Prompt:
Extract every record, exactly as written, and ignore the pictures.

Change listing data:
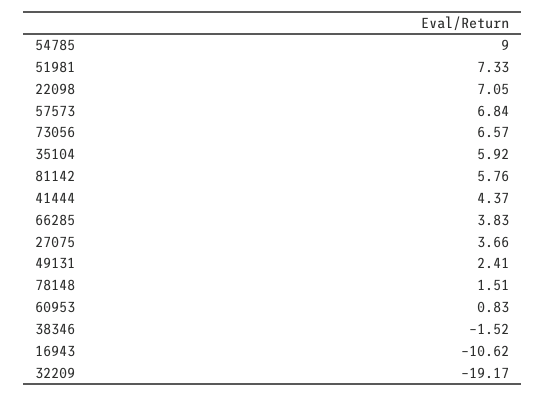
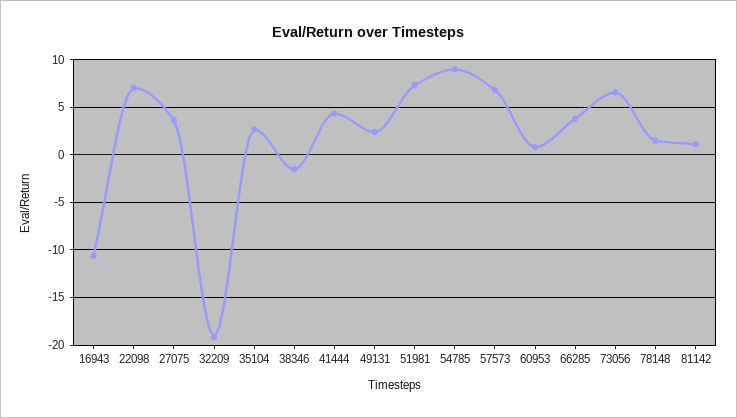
  {
    "54785": 9,
    "51981": 7.33,
    "22098": 7.05,
    "57573": 6.84,
    "73056": 6.57,
-   "35104": 5.92,
+   "35104": 3,
-   "81142": 5.76,
+   "81142": 1,
    "41444": 4.37,
    "66285": 3.83,
    "27075": 3.66,
    "49131": 2.41,
    "78148": 1.51,
    "60953": 0.83,
    "38346": -1.52,
    "16943": -10.62,
    "32209": -19.17
  }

Finished exercise:
  {
    "54785": 9,
    "51981": 7.33,
    "22098": 7.05,
    "57573": 6.84,
    "73056": 6.57,
-   "35104": 5.92,
+   "35104": 3,
-   "81142": 5.76,
+   "81142": 1,
    "41444": 4.37,
    "66285": 3.83,
    "27075": 3.66,
    "49131": 2.41,
    "78148": 1.51,
    "60953": 0.83,
    "38346": -1.52,
    "16943": -10.62,
    "32209": -19.17
  }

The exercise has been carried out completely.